Collected data entries.
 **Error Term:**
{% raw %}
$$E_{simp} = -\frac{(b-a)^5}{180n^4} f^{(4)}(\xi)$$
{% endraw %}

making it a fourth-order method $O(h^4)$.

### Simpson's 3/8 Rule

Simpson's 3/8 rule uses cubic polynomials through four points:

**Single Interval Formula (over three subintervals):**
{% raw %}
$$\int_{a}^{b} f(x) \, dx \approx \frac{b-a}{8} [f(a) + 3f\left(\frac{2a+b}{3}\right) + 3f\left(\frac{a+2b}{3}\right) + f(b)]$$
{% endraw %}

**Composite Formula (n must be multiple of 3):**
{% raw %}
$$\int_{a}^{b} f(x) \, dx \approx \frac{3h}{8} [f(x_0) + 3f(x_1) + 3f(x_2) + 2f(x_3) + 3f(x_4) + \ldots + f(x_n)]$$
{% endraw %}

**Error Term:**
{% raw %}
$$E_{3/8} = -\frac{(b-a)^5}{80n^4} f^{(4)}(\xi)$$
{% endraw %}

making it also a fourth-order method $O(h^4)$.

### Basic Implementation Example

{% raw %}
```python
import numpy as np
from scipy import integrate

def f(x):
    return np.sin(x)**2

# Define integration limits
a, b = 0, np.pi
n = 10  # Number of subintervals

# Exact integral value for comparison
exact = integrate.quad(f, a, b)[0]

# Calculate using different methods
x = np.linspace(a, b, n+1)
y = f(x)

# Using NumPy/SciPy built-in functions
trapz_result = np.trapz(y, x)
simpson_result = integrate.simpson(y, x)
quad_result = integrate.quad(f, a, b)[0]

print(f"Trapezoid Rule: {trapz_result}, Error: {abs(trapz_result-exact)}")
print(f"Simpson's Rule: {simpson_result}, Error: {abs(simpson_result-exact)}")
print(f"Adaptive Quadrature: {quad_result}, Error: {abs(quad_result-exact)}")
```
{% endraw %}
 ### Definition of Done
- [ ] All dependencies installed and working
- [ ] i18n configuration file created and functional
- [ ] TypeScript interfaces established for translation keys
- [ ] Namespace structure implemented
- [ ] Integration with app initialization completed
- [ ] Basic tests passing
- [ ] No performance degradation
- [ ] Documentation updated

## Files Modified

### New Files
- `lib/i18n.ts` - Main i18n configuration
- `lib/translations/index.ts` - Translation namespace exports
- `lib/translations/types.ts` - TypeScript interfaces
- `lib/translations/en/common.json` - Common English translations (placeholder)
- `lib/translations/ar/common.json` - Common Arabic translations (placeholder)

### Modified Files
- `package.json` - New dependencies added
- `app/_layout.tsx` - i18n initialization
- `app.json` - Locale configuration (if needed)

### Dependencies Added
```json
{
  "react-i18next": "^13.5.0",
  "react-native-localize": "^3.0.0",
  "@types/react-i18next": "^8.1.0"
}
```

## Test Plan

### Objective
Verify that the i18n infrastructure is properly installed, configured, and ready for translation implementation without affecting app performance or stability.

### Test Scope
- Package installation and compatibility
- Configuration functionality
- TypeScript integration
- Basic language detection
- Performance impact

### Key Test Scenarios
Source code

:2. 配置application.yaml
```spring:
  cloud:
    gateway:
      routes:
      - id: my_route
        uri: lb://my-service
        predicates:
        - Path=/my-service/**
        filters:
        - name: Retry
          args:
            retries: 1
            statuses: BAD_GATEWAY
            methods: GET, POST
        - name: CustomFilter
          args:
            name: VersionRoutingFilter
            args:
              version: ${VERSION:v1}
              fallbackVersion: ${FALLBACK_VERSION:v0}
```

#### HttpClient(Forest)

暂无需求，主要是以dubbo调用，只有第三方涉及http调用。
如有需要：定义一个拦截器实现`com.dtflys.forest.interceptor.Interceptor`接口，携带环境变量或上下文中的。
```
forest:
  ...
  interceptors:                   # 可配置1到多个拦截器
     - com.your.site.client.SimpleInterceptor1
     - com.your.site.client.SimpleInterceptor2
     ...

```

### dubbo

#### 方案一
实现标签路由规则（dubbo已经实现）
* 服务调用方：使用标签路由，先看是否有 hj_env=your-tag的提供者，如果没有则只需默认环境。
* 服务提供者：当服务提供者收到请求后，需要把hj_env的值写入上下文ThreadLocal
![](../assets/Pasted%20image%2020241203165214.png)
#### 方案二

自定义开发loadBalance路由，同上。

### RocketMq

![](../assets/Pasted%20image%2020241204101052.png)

Work task.
Nothing but the lines with "Basic" should be returned, copied from the entries above.

Answer for this exercise.
### Basic Implementation Example
- [ ] Basic tests passing
- Basic language detection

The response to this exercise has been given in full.